**ASSIGNMENT**
Everything from the line with "margin:0; padding:0; box-sizing:border-box;" to the end of the material is to be retyped exactly, both ends included, and nothing else.

----------

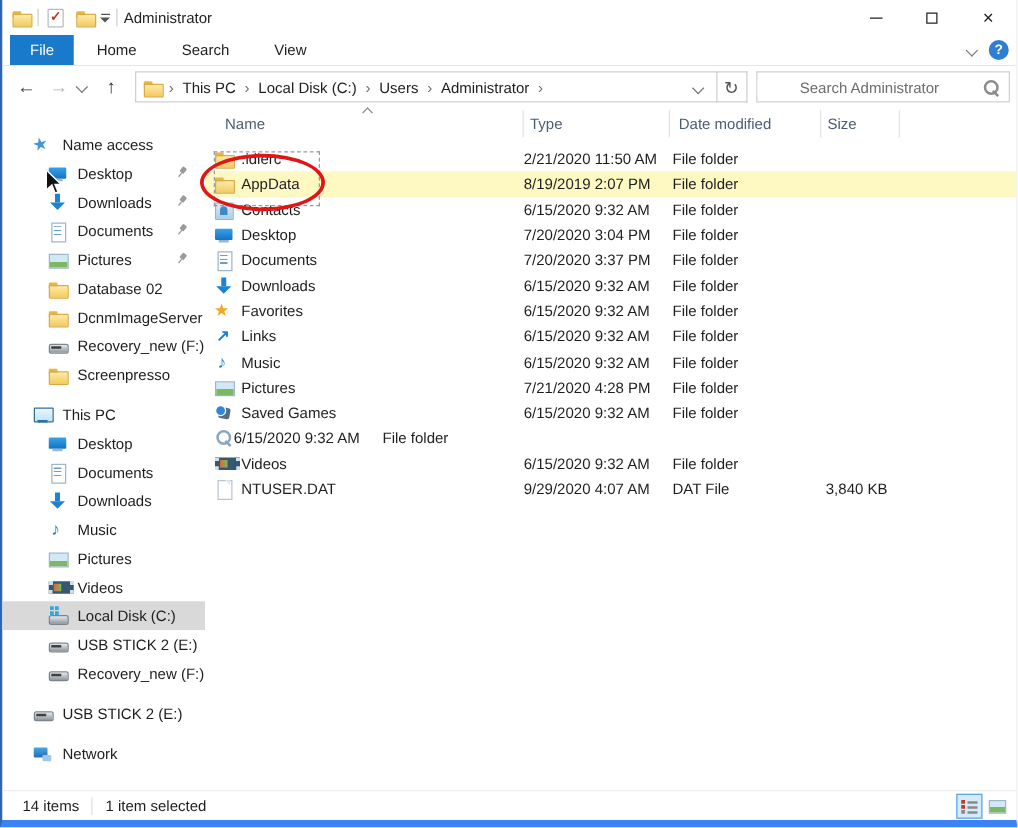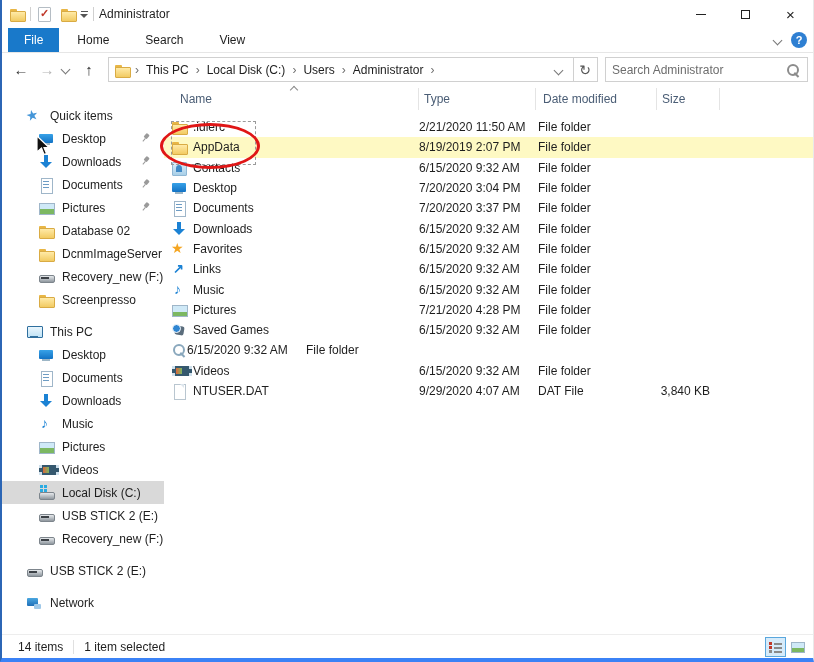--- a/index.html
+++ b/index.html
@@ -5,7 +5,7 @@
   * { margin:0; padding:0; box-sizing:border-box; }
   html,body { width:814px; height:662px; font-family:"Liberation Sans", sans-serif; background:#fff; overflow:hidden; }
   #window { position:relative; width:814px; height:662px; background:#fff; font-size:12px; color:#1e1e1e;
-            border-left:2px solid #2c66b5; border-bottom:4px solid #3b82f6; border-right:1px solid #e9e9e9; }
+            border-left:2px solid #2c66b5; border-bottom:6px solid #3b82f6; border-right:1px solid #e9e9e9; }
 
   
   #titlebar { position:absolute; left:0; top:0; right:0; height:28px; display:flex; align-items:center; background:#fff; }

----------

**RESPONSE TO THE TASK**
   * { margin:0; padding:0; box-sizing:border-box; }
   html,body { width:814px; height:662px; font-family:"Liberation Sans", sans-serif; background:#fff; overflow:hidden; }
   #window { position:relative; width:814px; height:662px; background:#fff; font-size:12px; color:#1e1e1e;
-            border-left:2px solid #2c66b5; border-bottom:4px solid #3b82f6; border-right:1px solid #e9e9e9; }
+            border-left:2px solid #2c66b5; border-bottom:6px solid #3b82f6; border-right:1px solid #e9e9e9; }
 
   
   #titlebar { position:absolute; left:0; top:0; right:0; height:28px; display:flex; align-items:center; background:#fff; }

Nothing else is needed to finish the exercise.